MÜTTERCHAT IN DER UCKERMARK

Dem Mythos Geburt auf der Spur

Mütter aus der Uckermark sollen sich künftig im Internetchat austauschen können. Die 30-jährige Initiatorin Jana Rothe lädt Frauen zum Plaudern ein.
Jede Frau erlebt eine Geburt anders.
Jede Frau erlebt eine Geburt anders. Felix Heyder
Prenzlau.

Jana Rothe ist Mutter von zwei Kindern. Ihr Nachwuchs kam in der Uckermark per Hausgeburt zur Welt. Sie wollte das so. Doch die Hürden waren hoch, wie die junge Frau sagt. Sie habe in dieser Situation vor allem die Unterstützung bei der freien Wahl des Geburtsortes vermisst, resümiert die 30-Jährige: „In der Region gibt es nämlich weder Geburtshaus noch Hausgeburtshebammen.” Gemeinsam mit ihrer Hebamme und zwei bekannten Müttern hat die Uckermärkerin deshalb eine Initiative gegründet, die die Geburtshilfe in der Region zum Thema hat.

„Die Krankenkassen behaupten ja immer, es gebe hier genug Hebammen, doch dem ist leider nicht so. Die nächsten Hausgeburtshebammen – zwei an der Zahl – sind in Eberswalde und in Brodowin zu finden. Der Weg ist oft zu weit für sie, sodass Frauen ihre Kinder alleine zu Hause bekommen oder ins Krankenhaus müssen”, beklagt Jana Rothe. Wegen der hohen Kaiserschnittrate in Kliniken hat die Initiative wiederholt das Gespräch mit der Politik gesucht, wie die Initiatorin versichert.

Thema Geburtshilfe

In der Zwischenzeit gab es sogar schon eine Konferenz zum Thema Geburtshilfe mit Vertretern der frühen Hilfen, dem Netzwerk Gesunde Kinder, der IG Frauen und Familie und vielen anderen.

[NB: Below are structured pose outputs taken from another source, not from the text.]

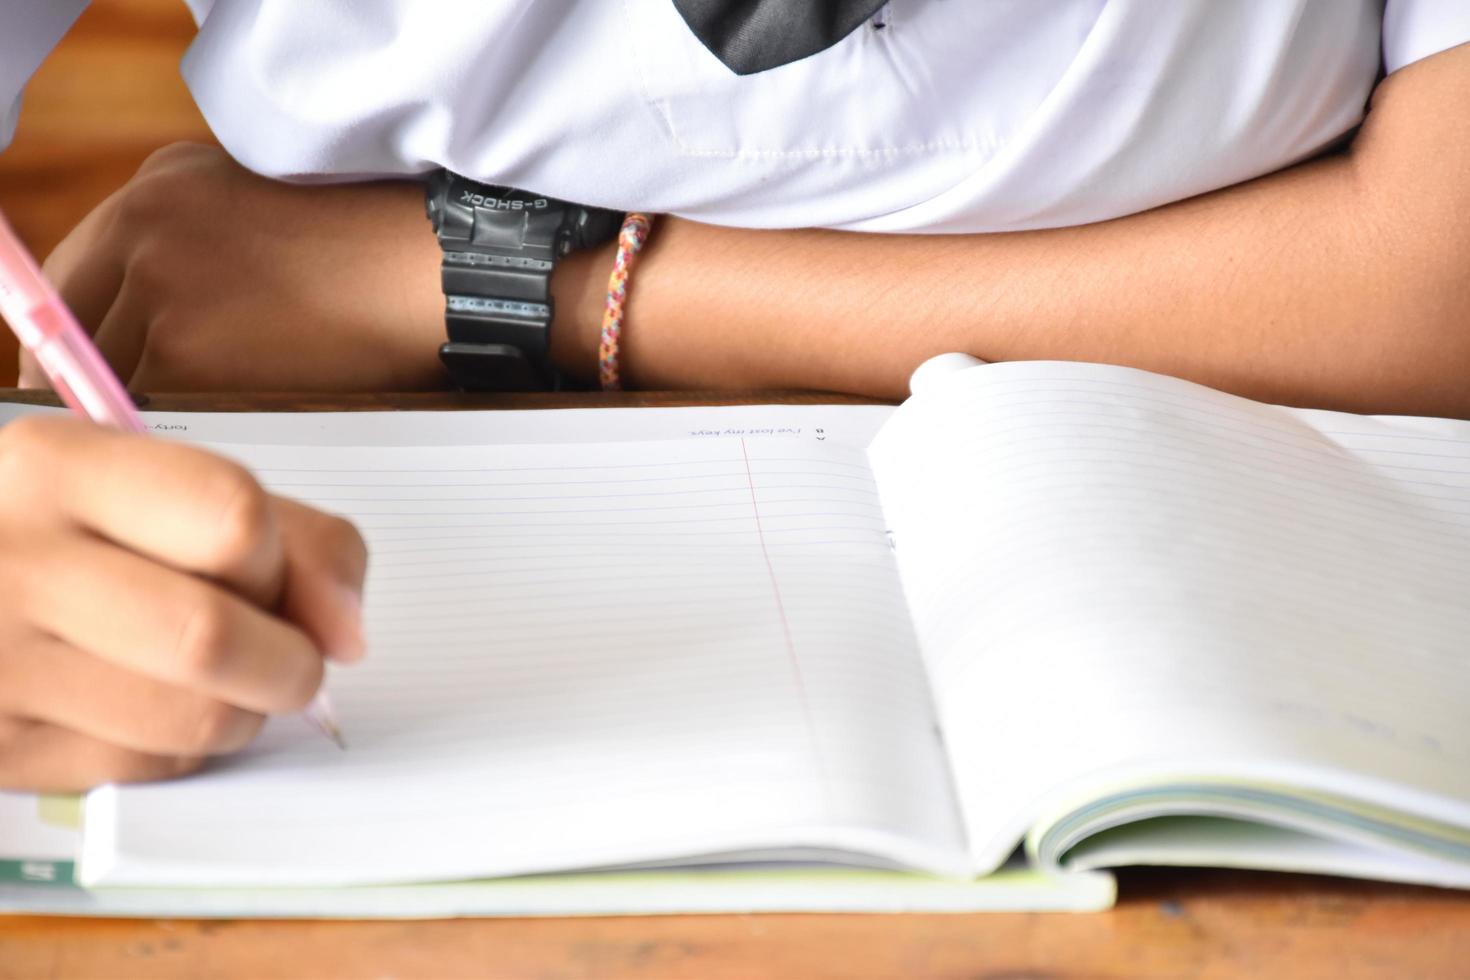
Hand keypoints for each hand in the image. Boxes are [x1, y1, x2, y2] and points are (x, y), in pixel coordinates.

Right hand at [0, 415, 367, 791]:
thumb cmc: (86, 537)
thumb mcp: (175, 495)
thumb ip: (295, 539)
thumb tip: (348, 634)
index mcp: (60, 469)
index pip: (230, 517)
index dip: (281, 563)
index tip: (279, 582)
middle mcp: (13, 561)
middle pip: (209, 635)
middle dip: (287, 662)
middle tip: (286, 659)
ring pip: (193, 720)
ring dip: (242, 712)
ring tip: (215, 680)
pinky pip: (147, 769)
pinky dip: (182, 750)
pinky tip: (150, 708)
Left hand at [19, 142, 446, 392]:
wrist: (428, 273)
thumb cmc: (375, 255)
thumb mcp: (264, 210)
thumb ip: (188, 250)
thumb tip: (141, 322)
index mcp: (158, 187)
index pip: (71, 281)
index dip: (79, 341)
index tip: (91, 380)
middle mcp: (142, 223)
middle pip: (77, 326)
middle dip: (100, 378)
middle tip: (132, 422)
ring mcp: (156, 283)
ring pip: (111, 375)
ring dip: (147, 412)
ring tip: (204, 433)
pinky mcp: (185, 349)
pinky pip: (151, 411)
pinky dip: (183, 432)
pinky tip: (229, 432)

„Wir haben auch eine Demonstration in Angermünde organisiert und zwei Filmvorführungen”, erzählt die hauptberufliche Kinderpflegerin. In den sozialen Medien wurden von der Initiative darüber hinaus Geburtsberichte von Frauen aus der Uckermark veröffentlicht. Das nächste Angebot soll eine Online-Frauenrunde zum Thema „Meine Geburt” sein. „Wir erleben nämlich immer wieder, dass im Alltag von 'Horror-Geburten' erzählt wird. Kaiserschnitte, Gewalt unter der Geburt, Verbot von Positionswechseln unter der Geburt, Anschreien der Gebärenden und so weiter. Weil wir aber Frauen sind, die ganz wunderbare Haus-, Geburtshaus-, und auch Krankenhausgeburten erlebt haben, wünschen wir uns, uns darüber wertschätzend austauschen zu können. Da wir alle Kinder haben, arbeiten gehen und ziemlich verstreut wohnen, ist es schwer, dass alle sich zum gleichen Termin treffen können. Daher jetzt ein Online-Angebot, das in Zukunft hoffentlich auch in 'Echt' stattfinden kann. Wir wünschen uns, dass hier jede Frau erzählen kann, was ihr auf dem Herzen liegt und dass wir einen positiven Austausch zum Thema Geburt kultivieren können. Denn wohl jede Frau, die ein Kind zur Welt gebracht hat, hat erlebt, dass die Geburt sie verändert und viel Kraft darin steckt.”

Treff auf Zoom

Die Gruppe trifft sich erstmals am Freitag, dem 29.Mai, auf Zoom. Das ist eine Internetplattform, auf der Videokonferenzen abgehalten werden können. Los geht es um 21 Uhr. Den Zugangslink schicken die Organisatoren per E-Mail zu. Dazu sollten interessierte Frauen einfach eine Nachricht mit ihren Kontaktdaten schreiben. „Wir melden uns dann bei ihnen”, versichert Jana Rothe.